- Dates active: January 18, 2006–May 2009
- Country: Chile
- Active regions: Santiago Metropolitan Area
- Ideology: Anti-americanism Anti-patriotism Anti-authoritarianism Anti-imperialism Illegalism Individualist anarchism Insurrectionary anarchism
- Political position: Post-left
- Status: Inactive

= Leon Czolgosz Autonomous and Destructive Forces =

The Leon Czolgosz Autonomous and Destructive Forces (Fuerzas Autónomas y Destructivas León Czolgosz, FADLC, also known as the Leon Czolgosz Autonomous Attack Fraction), were a Chilean anarchist cell formed in September 2006, known for its attacks against the National Intelligence Agency of Chile and the British embassy in Chile. The name of the group was in honor of the American anarchist Leon Czolgosz, who on September 6, 1901 assassinated then-United States President William McKinley with two bullets at point-blank range.

==Context==
This was one of several anarchist cells that were created in the late 2000s, where they commonly attacked their targets with fire extinguishers filled with gunpowder or any medium-strength explosive. About two-thirds of the bombs detonated, with the rest defused. Targets included banks (about a third of the bombs), police stations, army barracks, churches, embassies, the headquarters of political parties, company offices, courthouses and government buildings. The bombs detonated mainly at night, and there are seldom injuries among passers-by, none seriously. The only fatality was a young anarchist, Mauricio Morales, who died on May 22, 2009, from a bomb he was carrying. In 2011, another anarchist, Luciano Pitronello, was seriously injured by a bomb he was planting. About 80 different groups claimed responsibility for the attacks; the authorities did not know if they are dealing with a group that continually changed its name or with many separate cells. Some groups named themselves after former anarchists around the world, including Leon Czolgosz, who assassinated US President William McKinley in 1901, and Jean-Marc Rouillan, an imprisoned French leftist militant. "The friends of gunpowder" have also been registered.

==History==
===Attack on the ANI===
On January 18, 2006, a device exploded near the National Intelligence Agency (ANI). A municipal worker was injured while cleaning the sector. Days later the group claimed responsibility for the attack in a statement, warning that communications from other cells are quickly downloaded from the internet and, therefore, some attacks have gone unnoticed.

The group was also responsible for an arson attack at the gates of the Military Cathedral of Chile, which occurred on September 7, 2006, the next day a mass was planned in honor of the soldiers killed during the RPMR attack against the former dictator Augusto Pinochet in Cajón del Maipo.
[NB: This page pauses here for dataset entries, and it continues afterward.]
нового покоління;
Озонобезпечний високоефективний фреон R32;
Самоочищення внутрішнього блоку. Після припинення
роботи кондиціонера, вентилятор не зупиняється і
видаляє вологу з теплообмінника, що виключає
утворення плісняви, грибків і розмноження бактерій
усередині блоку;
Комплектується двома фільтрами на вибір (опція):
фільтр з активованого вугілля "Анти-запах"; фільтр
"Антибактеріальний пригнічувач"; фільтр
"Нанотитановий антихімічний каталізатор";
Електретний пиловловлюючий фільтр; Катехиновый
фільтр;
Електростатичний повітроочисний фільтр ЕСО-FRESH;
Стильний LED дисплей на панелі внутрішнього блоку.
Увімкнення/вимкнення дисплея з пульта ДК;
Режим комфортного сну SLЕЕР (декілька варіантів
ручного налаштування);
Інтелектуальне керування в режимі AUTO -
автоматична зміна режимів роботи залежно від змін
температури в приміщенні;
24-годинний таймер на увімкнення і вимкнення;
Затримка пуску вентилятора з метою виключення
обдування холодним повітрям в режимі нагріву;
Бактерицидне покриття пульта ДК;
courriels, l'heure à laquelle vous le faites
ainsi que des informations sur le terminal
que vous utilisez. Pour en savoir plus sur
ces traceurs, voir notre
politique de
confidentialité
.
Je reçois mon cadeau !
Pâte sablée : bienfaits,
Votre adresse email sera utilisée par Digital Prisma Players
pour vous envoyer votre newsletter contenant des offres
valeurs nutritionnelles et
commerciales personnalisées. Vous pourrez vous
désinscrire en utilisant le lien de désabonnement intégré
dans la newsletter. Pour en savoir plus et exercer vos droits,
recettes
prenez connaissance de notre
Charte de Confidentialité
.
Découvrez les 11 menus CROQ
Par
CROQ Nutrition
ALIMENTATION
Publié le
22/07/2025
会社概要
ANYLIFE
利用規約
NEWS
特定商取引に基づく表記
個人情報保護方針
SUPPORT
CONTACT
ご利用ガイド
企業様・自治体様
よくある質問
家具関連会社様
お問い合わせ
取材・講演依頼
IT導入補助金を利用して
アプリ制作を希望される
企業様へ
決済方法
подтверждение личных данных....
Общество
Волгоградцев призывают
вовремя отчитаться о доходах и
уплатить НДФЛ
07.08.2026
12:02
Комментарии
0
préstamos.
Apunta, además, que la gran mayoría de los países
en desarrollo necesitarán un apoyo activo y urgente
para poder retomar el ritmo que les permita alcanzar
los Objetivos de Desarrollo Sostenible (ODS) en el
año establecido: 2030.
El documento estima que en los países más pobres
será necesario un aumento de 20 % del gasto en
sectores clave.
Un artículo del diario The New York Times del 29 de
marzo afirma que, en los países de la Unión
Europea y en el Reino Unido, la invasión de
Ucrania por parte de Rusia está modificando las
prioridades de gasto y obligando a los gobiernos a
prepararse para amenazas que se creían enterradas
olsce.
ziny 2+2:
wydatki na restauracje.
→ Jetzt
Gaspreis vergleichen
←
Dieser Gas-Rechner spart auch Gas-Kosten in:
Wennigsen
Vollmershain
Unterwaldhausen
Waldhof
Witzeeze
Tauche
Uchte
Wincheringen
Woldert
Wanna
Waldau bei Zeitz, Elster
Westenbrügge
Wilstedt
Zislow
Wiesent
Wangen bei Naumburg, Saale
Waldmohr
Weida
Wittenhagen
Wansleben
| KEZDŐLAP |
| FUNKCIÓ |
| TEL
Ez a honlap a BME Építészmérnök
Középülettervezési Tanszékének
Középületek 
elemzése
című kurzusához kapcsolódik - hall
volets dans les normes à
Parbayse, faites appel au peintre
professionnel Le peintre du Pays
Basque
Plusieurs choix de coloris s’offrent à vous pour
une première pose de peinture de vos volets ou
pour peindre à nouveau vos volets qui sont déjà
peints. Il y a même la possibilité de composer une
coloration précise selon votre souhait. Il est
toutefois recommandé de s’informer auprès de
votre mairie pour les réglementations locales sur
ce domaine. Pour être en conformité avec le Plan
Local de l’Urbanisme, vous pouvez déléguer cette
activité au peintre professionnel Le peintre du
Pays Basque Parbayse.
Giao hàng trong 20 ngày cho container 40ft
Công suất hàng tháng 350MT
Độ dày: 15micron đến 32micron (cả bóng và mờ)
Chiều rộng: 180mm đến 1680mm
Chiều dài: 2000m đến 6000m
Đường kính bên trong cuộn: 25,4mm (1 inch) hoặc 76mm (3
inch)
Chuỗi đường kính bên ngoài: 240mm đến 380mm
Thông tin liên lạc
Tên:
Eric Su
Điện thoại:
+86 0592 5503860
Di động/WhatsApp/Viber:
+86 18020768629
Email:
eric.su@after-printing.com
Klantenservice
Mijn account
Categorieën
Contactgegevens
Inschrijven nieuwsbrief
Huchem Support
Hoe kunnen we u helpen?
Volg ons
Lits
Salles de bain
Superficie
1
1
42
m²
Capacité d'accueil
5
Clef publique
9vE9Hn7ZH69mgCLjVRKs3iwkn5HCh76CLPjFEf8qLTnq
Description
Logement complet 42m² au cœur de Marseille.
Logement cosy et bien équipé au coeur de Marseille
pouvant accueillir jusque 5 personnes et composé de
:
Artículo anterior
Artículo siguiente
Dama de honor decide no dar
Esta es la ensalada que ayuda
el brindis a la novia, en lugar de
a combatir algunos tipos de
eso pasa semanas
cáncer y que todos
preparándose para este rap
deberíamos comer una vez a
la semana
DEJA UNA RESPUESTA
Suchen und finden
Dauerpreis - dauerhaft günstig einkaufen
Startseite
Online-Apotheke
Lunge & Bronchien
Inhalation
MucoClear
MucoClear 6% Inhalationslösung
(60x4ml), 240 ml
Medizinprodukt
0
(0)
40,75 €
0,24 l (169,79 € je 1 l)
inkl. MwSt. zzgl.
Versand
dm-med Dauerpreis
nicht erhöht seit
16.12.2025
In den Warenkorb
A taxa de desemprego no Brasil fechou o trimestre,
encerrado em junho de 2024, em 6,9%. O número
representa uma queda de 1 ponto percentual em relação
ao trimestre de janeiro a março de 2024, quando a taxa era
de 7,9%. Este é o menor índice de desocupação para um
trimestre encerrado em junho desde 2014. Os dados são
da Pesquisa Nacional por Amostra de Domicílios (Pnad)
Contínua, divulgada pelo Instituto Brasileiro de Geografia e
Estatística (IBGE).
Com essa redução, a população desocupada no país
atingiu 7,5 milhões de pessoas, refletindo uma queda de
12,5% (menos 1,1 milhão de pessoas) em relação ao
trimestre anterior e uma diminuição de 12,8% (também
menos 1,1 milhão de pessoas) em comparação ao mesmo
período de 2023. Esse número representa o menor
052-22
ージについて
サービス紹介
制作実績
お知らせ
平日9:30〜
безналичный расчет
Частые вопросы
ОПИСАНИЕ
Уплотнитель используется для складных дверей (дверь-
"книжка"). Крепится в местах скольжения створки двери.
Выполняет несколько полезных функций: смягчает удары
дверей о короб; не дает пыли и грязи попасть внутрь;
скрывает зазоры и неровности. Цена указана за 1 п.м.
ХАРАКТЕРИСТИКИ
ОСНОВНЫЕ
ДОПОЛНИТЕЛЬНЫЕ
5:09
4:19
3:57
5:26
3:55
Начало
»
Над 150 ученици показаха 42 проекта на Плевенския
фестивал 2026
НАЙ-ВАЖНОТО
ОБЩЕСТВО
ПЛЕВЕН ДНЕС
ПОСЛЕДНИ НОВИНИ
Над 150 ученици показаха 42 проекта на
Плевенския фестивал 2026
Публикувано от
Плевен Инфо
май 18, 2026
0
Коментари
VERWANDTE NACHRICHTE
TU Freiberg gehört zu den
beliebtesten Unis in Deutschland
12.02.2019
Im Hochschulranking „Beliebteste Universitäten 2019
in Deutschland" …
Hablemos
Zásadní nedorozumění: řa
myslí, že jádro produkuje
The attack only left material damage to the doors and a partial cut of the electricity supply of some commercial premises adjacent to the Church. In addition, the group took responsibility for throwing a Molotov cocktail at one of the windows of the Palacio de La Moneda, during a demonstration.

Chilean authorities arrested Jorge Lizama Sazo (19 years old) on March 31, suspected of being involved in the attack on the car of Minister Gloria Ana Chevesich during a demonstration on the Day of the Young Combatant, in addition to being suspected of being related to the previous attacks. Lizama was released on April 11 due to lack of evidence, but he had to go weekly to sign at the North Central Prosecutor's Office.

===Subsequent attacks===
The group's next attack was until April 12, 2007, when they set fire to the doors of the headquarters of the Socialist Party of Chile, and on July 16 an explosion was recorded against the British embassy in Chile around 02:00 a.m. The attack left only material damage to the windows and doors of the building, reported members of the GOPE. The next day the group claimed responsibility for the attack, saying that it was retaliation for the British intervention in the Iraq War and in Afghanistan, This being another major attack carried out by the group.

On October 15, 2008, members of the group abandoned an explosive device in the parking lot of the casino belonging to the Chilean Investigative Police, located in the Plaza Brasil commune. The explosive was deactivated by members of the GOPE, highlighting the relationship with the one detonated a few months earlier in the commune of Ñuñoa. In a communiqué the group said "Professional executioners of the repression have not forgotten you, our attacks will be increasingly accurate and incessant," saying that the attack was in response to the murder of Jhonny Cariqueo and Marcelo Gonzáles, by Carabineros officers during 2008. It was not until 2009 that the group, together with the Severino di Giovanni Antipatriot Band and Jean Marc Rouillan Armed and Heartless Columns produced a document announcing more attacks, although they did not claim another.